Steven F. Ostrow Ostrow


Professor
Chair

Office: 338 Heller Hall

Office Hours - Fall 2008


Mon: 1:00 - 3:00
and by appointment

 

Phone: (612) 626-2878
Fax: (612) 626-8679

E-mail: ostro133@tc.umn.edu

Steven F. Ostrow (Ph.D., Princeton, 1987) specializes in early-modern Italian (especially Roman) visual culture, with an emphasis on the post-Tridentine period and seventeenth-century sculpture. He has published on a diverse range of subjects, from late-sixteenth-century tomb sculpture to early-eighteenth-century illuminated manuscripts, engaging issues concerned with patronage, iconography, and historicism; art theory and artistic practices; the interplay among art, politics, science, and religion; and the literary construction of artists’ biographies. His current research focuses on the art theory and biography of Gianlorenzo Bernini.

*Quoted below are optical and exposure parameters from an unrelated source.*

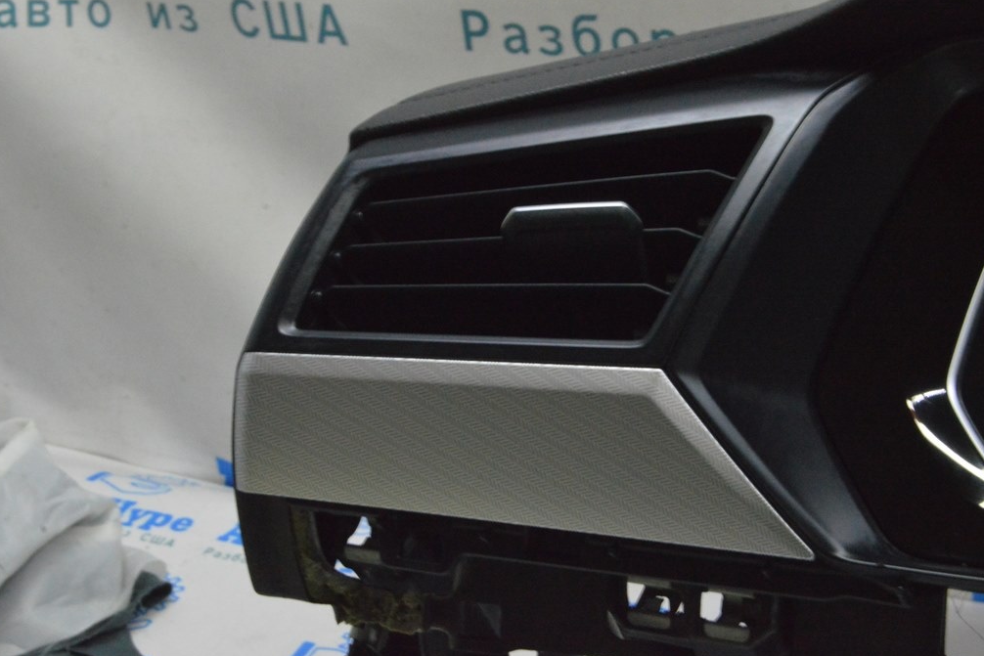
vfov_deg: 22.3
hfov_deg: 32.9
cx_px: 491
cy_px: 327
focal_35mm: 61
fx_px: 1667
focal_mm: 40
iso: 6400
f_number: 20
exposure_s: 1/20
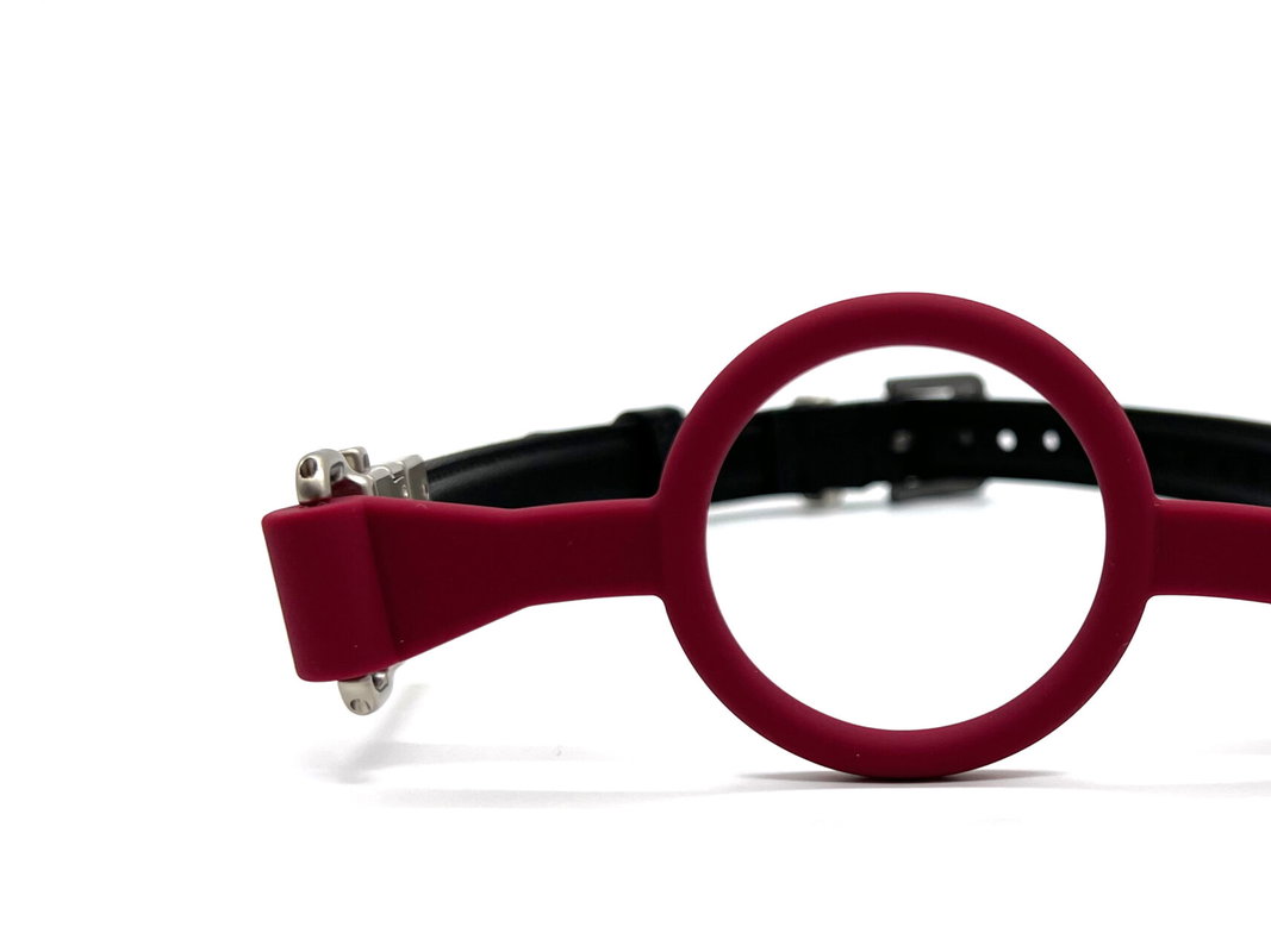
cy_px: 565
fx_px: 1432
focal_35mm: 39
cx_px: 910
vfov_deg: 36.7
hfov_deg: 46.6
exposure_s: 1/1009
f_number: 1.5
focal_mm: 5.7
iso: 50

After teaching at Vassar College and the University of California, Riverside, in 2006 he assumed the chair of the Department of Art History at the University of Minnesota. The recipient of a NEH Post-Doctoral Fellowship in the History of Art at the American Academy in Rome, a Samuel H. Kress Fellowship at the Center for Advanced Study in the Visual Arts (Washington, D.C.), and an Accademia Nazionale dei Lincei Fellowship (Rome), his publications include: Bernini’s Biographies: Critical Essays, with Maarten Delbeke and Evonne Levy (Pennsylvania State University Press, 2007); “The Discourse of Failure in Seventeenth-Century Rome: Propsero Bresciano’s Moses,” Art Bulletin, 87 (2006): 267-91; “The Counter-Reformation and the End of the Century,” in Rome: Artistic Centers of the Italian Renaissance, M. Hall, ed. (Cambridge University Press, 2005): 246-320; “Playing with the Paragone: The Reliefs of Pietro Bernini,” Zeitschrift für Kunstgeschichte, 67 (2004): 329-64; “Isaac Laughing: Caravaggio, Non-Traditional Imagery, and Traditional Identification,” with Conrad Rudolph, Art History, 24 (2001): 646-81; “Paolo Sanquirico: A Forgotten Virtuoso of Seicento Rome,” Storia dell’arte, 92 (1998): 27-59; Dosso’s Fate: Painting and Court Culture in Renaissance Italy, with Luisa Ciammitti and Salvatore Settis (Getty Research Institute, 1998); “Cigoli’s Immacolata and Galileo’s Moon: Astronomy and the Virgin in Early Seicento Rome,” Art Bulletin, 78 (1996): 218-35; Art and Spirituality in Counter-Reformation Rome: The Sistine and Pauline Chapels in S. Maria Maggiore (Cambridge University Press, 1996).